===== SELECTED EXTRACT =====
What you need to know
- Bing is the biggest search competitor next to Google, despite having only roughly 7% of the market.
- This past year, Microsoft’s big Bing partnership with OpenAI spooked Google investors to the point its stock price decreased.
- Despite the hype over the past year, Bing’s search market share actually decreased year over year, according to share tracker StatCounter.
I am an unashamed Bing user (okay, maybe slightly ashamed) — those Microsoft Rewards are just so damn good. Sadly for Microsoft, though, the general populace doesn’t seem to care.
Microsoft created something of a hype train at the start of 2023, as its partnership with OpenAI began to bear fruit. Microsoft has baked ChatGPT’s human-like response chatbot into virtually all its products, with code support AI in Github to generative pictures in Microsoft Paint. The tip of the hype train revolved around Bing, however, which is Microsoft’s under-loved and underutilized search platform.
Using Bing and Windows Copilot (which is essentially just Bing), you can ask it to
steal repurpose content from across the web in a single place. By stealing repurposing content from websites like Windows Central, Bing promised to save users time by eliminating the need to actually click through and support the websites Bing is stealing repurposing content from. However, the promise hasn’t really lived up to reality. Bing is oftentimes just slower than simply clicking through to the website, and has a tendency to either censor or garble the information it’s trying to steal repurpose. Too often I’ve found myself simply giving up on Bing, since it’s often just quicker to go to the source. Perhaps other users are feeling similarly.
According to search volume tracker Stat Counter, Bing’s market share actually decreased half a percent year-over-year in the United States, from 7.4% to 6.9%, Google’s share increased to 88% up from 86.7% last year, taking a little bit of search volume from virtually every other noticeable player. Microsoft Edge stole 1% of Google’s Chrome web browser share, however, although it’s still a drop in the ocean at just under 5.5% market share. So it’s not all bad news, right?!
These stats are relatively tiny and are likely within the margins for error, but so far, it doesn’t seem like OpenAI is proving the disruptor Microsoft likely hoped it would be. It is, however, costing hundreds of thousands of dollars per day to run. So, there is that.
Does Bing have a prayer?
The reality is that you could call these stats effectively flat, but to actually lose market share despite the massive ChatGPT hype injection isn’t exactly encouraging. You could say it’s still pretty early days in the world of generative AI, however. Bing and Windows Copilot have their uses, even if web search isn’t necessarily one of them.
===== DATASET EXCERPTS =====
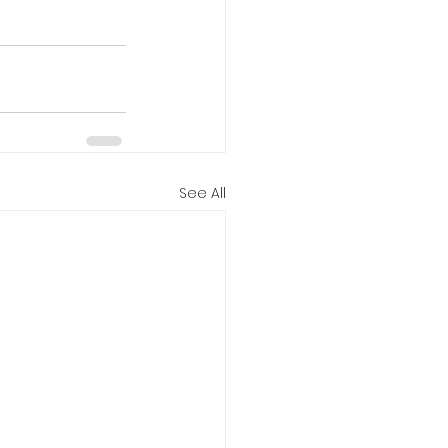
See All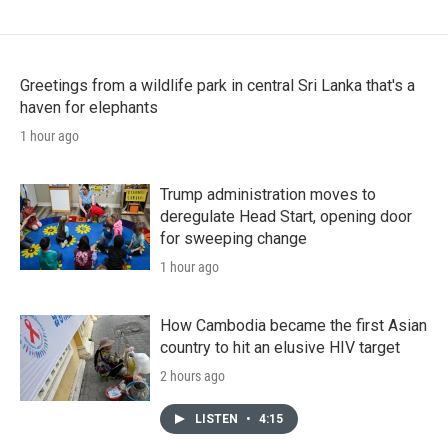
Greetings from a wildlife park in central Sri Lanka that's a
haven for elephants
1 hour ago
Trump administration moves to
deregulate Head Start, opening door
for sweeping change
1 hour ago
How Cambodia became the first Asian
country to hit an elusive HIV target
2 hours ago
LISTEN
•
4:15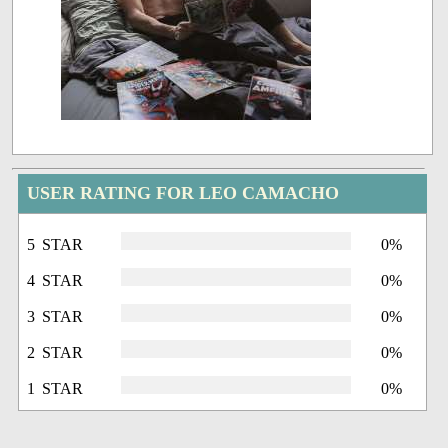
USER RATING FOR LEO CAMACHO
5 STAR
0%
4 STAR
0%
3 STAR
0%
2 STAR
0%
1 STAR
0%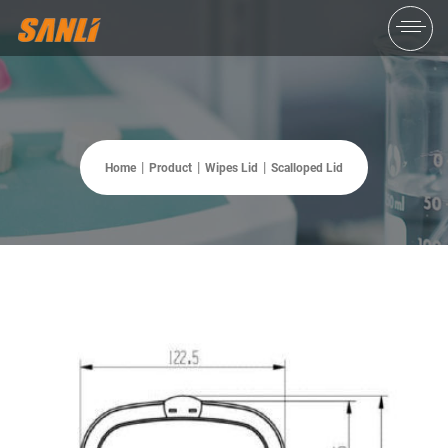
Home
Product
Wipes Lid
Scalloped Lid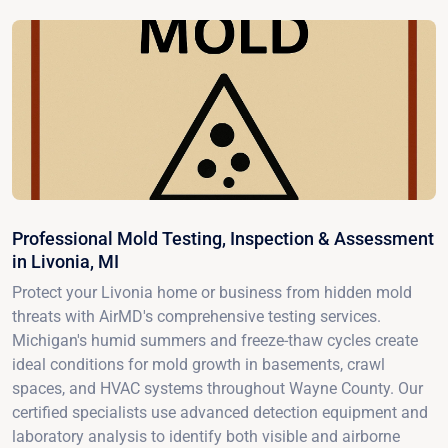
Professional Mold Testing, Inspection & Assessment
in Livonia, MI
Protect your Livonia home or business from hidden mold
threats with AirMD's comprehensive testing services.
Michigan's humid summers and freeze-thaw cycles create
ideal conditions for mold growth in basements, crawl
spaces, and HVAC systems throughout Wayne County. Our
certified specialists use advanced detection equipment and
laboratory analysis to identify both visible and airborne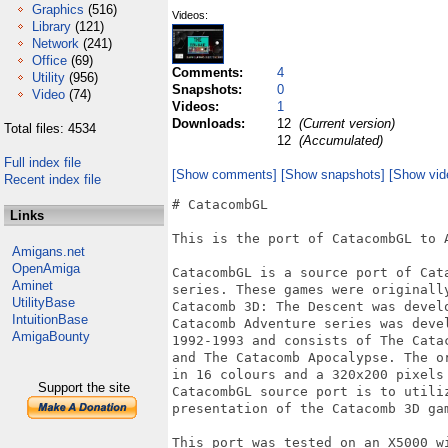
Graphics
(516)
Videos:
Library
(121)
Network
(241)
Office
(69)
Comments:
4
Utility
(956)
Snapshots:
0
Video
(74)
Videos:
1
Downloads:
12
(Current version)
Total files: 4534
12
(Accumulated)
Full index file
[Show comments]
[Show snapshots]
[Show vid
Recent index file
# CatacombGL

Links
This is the port of CatacombGL to A
Amigans.net
OpenAmiga
CatacombGL is a source port of Cata
Aminet
series. These games were originally
UtilityBase
Catacomb 3D: The Descent was develo
IntuitionBase
Catacomb Adventure series was devel
AmigaBounty
1992-1993 and consists of The Cata
and The Catacomb Apocalypse. The o
in 16 colours and a 320x200 pixels 
Support the site
CatacombGL source port is to utiliz
presentation of the Catacomb 3D gam
This port was tested on an X5000 wi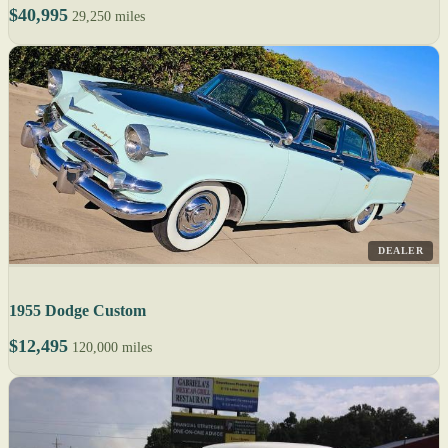
$40,995
29,250 miles
DEALER
1955 Dodge Custom
$12,495
120,000 miles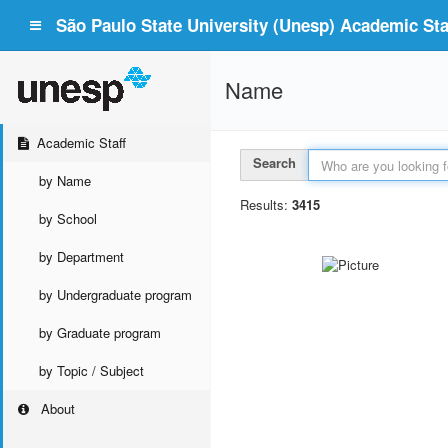
São Paulo State University (Unesp) Academic Staf
Name
Academic Staff
Search
by Name
Results:
3415
by School
by Department
by Undergraduate program
by Graduate program
by Topic / Subject
About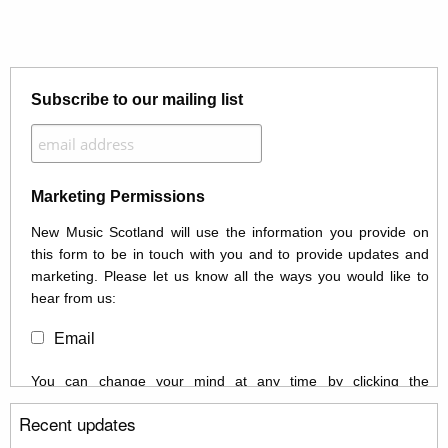
Subscribe to our mailing list
Marketing Permissions
New Music Scotland will use the information you provide on
this form to be in touch with you and to provide updates and
marketing. Please let us know all the ways you would like to
hear from us:
Email
You can change your mind at any time by clicking the
unsubscribe link in the footer of any email you receive from us,
Recent updates
or by contacting us at info@newmusicscotland.co.uk. We will
treat your information with respect. By clicking below, you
=====
REQUIRED ACTIONS =
1) Answer the following from the article on Bing's market share:
(a) According to StatCounter, what were Bing's United States search market share figures before and after the year-over-year change?
(b) How much of Google Chrome's web browser share did Microsoft Edge take?
(c) What happened to Google's stock price as a result of Microsoft's Bing partnership with OpenAI?
2) In the article on Bing's market share, reproduce the part that opens with the words "I am an unashamed" and closes with "underutilized search platform.", swapping "populace" for "public".
The data were drawn from a separate source.

SOLUTIONS PER TASK =
1)
(a) Bing's share fell from 7.4% to 6.9%.
(b) Microsoft Edge took 1% of Chrome's share.
(c) Google's stock price decreased.

2)
I am an unashamed Bing user (okay, maybe slightly ashamed) — those Microsoft Rewards are just so damn good. Sadly for Microsoft, though, the general public doesn’t seem to care.
Microsoft created something of a hype train at the start of 2023, as its partnership with OpenAI began to bear fruit. Microsoft has baked ChatGPT’s human-like response chatbot into virtually all its products, with code support AI in Github to generative pictures in Microsoft Paint. The tip of the hype train revolved around Bing, however, which is Microsoft’s under-loved and underutilized search platform.